═══ RECORDS FOR THIS EXERCISE
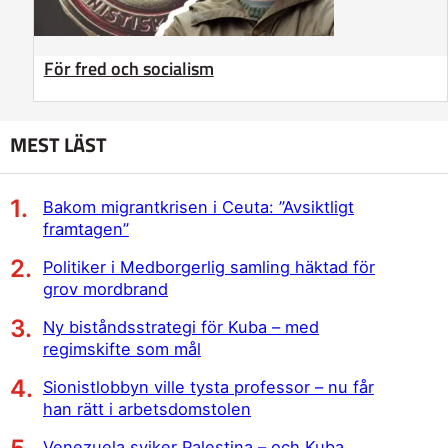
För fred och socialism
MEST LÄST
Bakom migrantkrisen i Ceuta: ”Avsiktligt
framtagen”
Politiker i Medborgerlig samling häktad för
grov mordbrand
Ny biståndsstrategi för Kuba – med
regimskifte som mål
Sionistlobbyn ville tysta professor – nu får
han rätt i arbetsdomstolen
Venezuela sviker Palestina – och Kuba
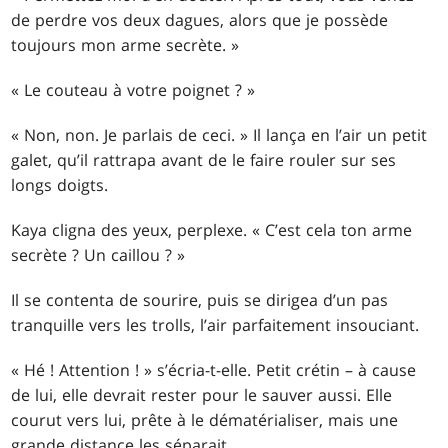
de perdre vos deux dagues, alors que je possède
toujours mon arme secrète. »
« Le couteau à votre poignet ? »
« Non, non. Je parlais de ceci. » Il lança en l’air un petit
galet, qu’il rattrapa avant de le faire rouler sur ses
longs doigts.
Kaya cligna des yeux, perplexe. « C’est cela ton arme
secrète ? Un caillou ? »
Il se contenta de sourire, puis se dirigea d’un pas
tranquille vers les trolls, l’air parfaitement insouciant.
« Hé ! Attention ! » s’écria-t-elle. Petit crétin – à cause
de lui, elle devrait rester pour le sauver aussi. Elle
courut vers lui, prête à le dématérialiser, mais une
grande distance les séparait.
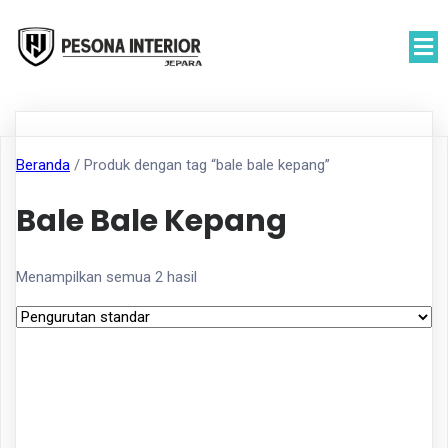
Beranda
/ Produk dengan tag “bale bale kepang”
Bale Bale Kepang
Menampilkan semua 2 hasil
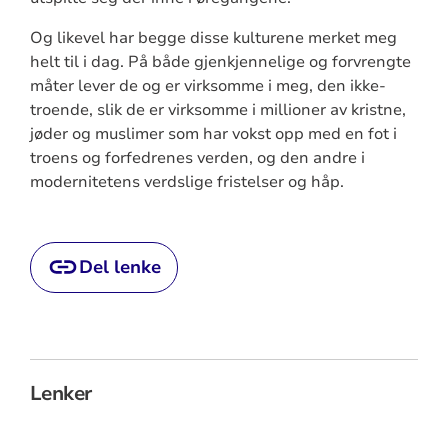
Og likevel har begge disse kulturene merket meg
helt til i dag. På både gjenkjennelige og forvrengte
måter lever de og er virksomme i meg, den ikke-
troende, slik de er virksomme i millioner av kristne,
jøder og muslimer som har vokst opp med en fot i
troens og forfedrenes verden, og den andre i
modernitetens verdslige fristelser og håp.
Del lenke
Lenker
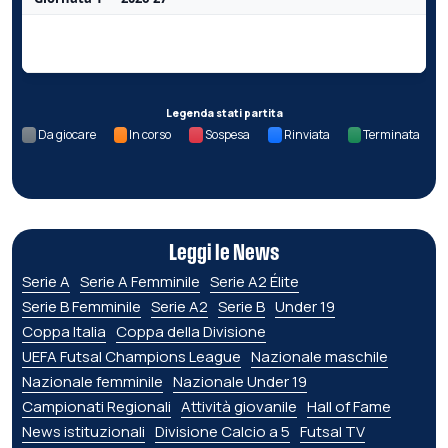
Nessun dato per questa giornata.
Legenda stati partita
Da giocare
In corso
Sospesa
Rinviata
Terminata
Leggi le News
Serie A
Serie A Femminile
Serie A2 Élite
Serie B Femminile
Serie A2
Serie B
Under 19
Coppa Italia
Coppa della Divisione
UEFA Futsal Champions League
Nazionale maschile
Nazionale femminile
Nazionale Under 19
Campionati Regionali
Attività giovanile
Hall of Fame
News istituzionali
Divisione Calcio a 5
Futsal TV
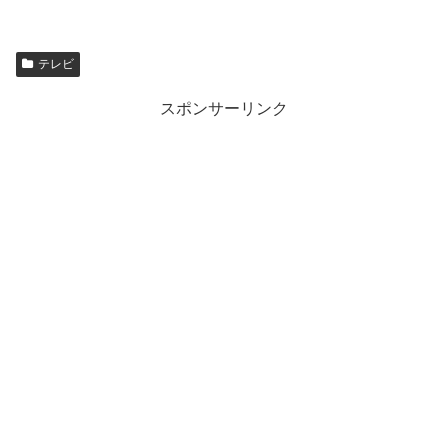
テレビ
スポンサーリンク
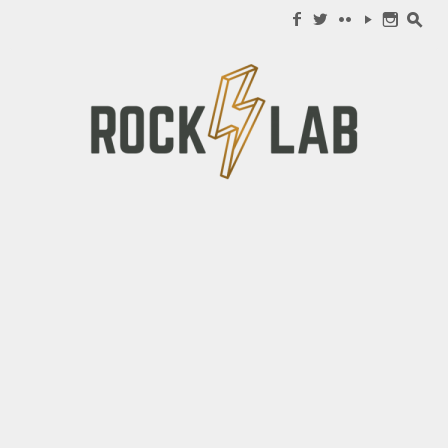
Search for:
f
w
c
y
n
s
══════
═══ RECORDS FOR THIS EXERCISE
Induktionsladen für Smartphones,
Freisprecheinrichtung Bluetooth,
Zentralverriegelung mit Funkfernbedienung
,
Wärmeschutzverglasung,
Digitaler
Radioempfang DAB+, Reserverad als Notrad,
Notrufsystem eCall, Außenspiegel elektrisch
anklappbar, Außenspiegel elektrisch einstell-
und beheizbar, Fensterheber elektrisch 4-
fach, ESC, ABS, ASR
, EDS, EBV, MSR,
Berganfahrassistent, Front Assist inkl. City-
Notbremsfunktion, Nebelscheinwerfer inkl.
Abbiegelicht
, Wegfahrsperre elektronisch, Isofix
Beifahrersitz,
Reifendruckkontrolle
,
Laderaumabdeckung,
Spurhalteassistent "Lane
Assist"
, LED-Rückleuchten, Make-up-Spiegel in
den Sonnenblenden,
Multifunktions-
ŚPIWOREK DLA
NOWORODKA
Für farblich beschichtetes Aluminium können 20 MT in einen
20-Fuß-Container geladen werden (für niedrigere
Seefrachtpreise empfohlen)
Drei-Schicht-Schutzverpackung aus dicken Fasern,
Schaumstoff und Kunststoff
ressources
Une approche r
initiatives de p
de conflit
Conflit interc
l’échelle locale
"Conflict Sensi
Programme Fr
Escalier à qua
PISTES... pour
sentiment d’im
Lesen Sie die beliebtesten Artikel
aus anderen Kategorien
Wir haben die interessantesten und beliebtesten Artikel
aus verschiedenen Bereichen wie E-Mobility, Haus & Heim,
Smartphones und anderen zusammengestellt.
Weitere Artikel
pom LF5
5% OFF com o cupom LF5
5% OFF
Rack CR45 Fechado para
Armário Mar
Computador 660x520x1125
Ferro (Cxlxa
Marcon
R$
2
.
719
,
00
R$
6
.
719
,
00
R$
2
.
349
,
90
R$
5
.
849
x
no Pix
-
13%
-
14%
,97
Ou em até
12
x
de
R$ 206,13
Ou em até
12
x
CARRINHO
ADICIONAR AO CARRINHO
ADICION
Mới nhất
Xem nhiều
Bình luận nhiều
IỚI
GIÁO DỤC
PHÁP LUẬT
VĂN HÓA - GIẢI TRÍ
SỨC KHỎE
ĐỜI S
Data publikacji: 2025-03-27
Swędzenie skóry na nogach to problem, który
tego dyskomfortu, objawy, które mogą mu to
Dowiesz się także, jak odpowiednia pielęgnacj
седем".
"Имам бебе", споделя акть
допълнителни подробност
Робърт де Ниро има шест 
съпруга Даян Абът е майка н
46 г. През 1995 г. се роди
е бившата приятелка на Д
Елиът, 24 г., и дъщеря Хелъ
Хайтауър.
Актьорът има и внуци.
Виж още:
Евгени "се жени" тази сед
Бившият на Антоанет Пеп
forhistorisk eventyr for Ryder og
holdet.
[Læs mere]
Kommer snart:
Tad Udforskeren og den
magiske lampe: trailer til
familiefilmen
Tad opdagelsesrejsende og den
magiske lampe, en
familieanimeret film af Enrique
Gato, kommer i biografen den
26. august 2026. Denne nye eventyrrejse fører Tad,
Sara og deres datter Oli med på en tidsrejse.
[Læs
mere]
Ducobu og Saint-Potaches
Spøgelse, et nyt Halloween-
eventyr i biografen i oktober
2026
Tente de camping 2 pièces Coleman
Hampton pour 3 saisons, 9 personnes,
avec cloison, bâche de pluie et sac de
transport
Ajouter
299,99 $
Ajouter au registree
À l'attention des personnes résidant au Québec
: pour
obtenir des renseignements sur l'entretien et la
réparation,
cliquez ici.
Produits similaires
══════
═══ RECORDS FOR THIS EXERCISE
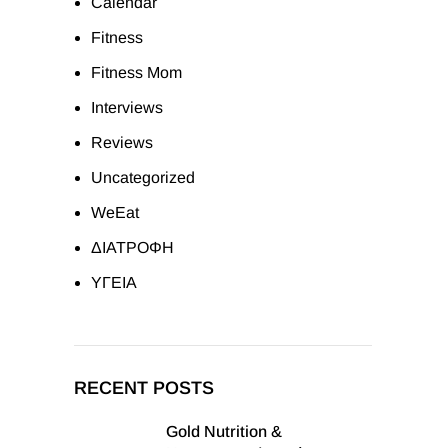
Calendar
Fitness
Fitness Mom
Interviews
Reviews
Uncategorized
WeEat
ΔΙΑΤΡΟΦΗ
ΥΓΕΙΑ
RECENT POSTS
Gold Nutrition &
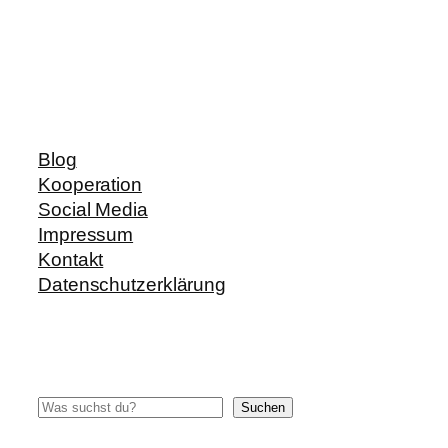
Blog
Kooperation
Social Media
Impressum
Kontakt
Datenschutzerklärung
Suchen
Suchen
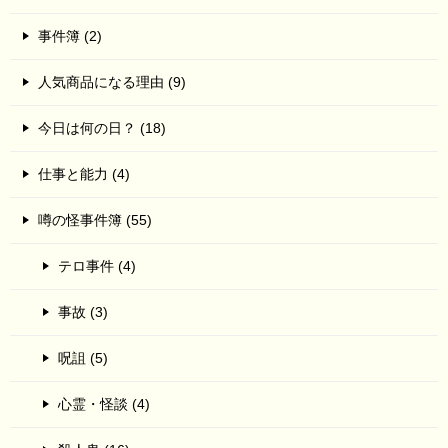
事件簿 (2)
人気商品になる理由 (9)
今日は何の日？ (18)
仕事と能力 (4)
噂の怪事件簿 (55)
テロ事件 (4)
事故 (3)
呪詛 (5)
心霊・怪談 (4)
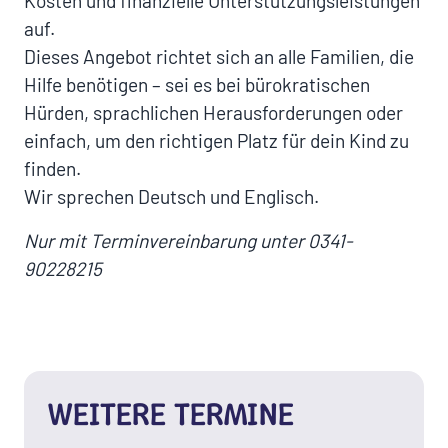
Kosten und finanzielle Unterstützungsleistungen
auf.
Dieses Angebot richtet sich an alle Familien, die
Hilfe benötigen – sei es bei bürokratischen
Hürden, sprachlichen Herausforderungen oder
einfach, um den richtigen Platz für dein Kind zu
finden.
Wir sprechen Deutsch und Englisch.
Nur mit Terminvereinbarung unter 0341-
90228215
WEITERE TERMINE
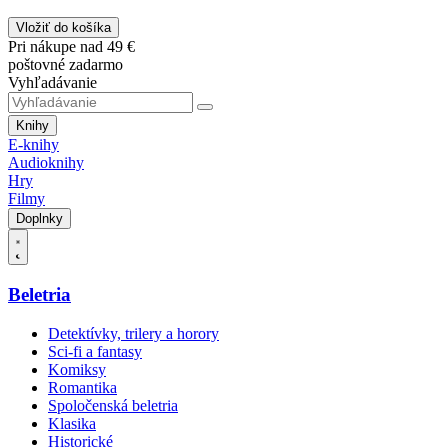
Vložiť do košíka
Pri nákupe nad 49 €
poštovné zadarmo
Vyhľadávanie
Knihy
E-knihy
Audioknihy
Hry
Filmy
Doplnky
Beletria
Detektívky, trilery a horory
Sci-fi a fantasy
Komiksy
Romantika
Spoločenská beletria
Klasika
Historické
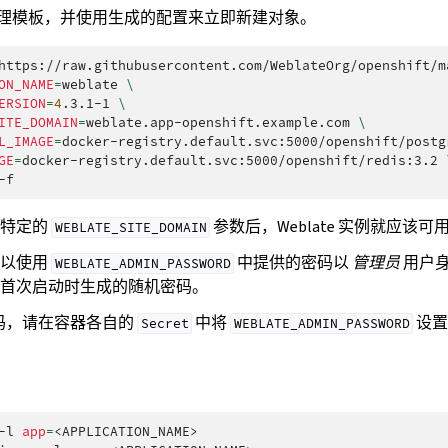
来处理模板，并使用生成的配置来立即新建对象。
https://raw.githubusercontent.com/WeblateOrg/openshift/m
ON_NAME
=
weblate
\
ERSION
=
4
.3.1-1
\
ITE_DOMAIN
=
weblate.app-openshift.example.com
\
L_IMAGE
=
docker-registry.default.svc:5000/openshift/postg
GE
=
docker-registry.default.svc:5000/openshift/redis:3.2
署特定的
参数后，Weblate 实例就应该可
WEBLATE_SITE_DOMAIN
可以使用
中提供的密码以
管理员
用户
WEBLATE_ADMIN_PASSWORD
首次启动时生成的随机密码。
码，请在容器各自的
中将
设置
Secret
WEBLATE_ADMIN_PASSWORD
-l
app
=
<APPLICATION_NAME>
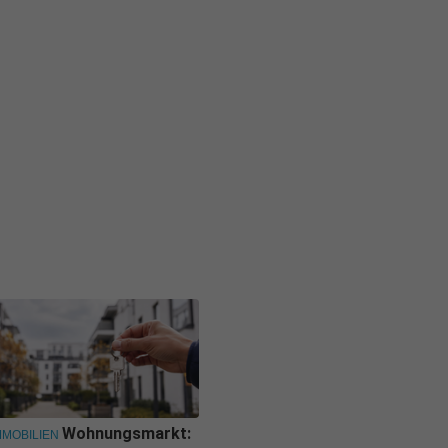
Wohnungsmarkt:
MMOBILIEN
══════
## EXERCISE GOAL
Working from the entries above, reproduce exactly and only the lines beginning with the line that has "För fred och socialism" and ending with the line that has "tranquille vers les"; omit all pictures.

## TASK SOLUTION
För fred och socialism
MEST LÄST
Bakom migrantkrisen i Ceuta: ”Avsiktligt
framtagen”
Politiker i Medborgerlig samling häktad för
grov mordbrand
Ny biståndsstrategi för Kuba – med
regimskifte som mål
Sionistlobbyn ville tysta professor – nu får
han rätt i arbetsdomstolen
Venezuela sviker Palestina – och Kuba
de perdre vos deux dagues, alors que je possède
toujours mon arme secrète. »
« Le couteau à votre poignet ? »
« Non, non. Je parlais de ceci. » Il lança en l’air un petit
galet, qu’il rattrapa avant de le faire rouler sur ses
longs doigts.
Kaya cligna des yeux, perplexe. « C’est cela ton arme
secrète ? Un caillou ? »
Il se contenta de sourire, puis se dirigea d’un pas
tranquille vers les trolls, l’air parfaitement insouciant.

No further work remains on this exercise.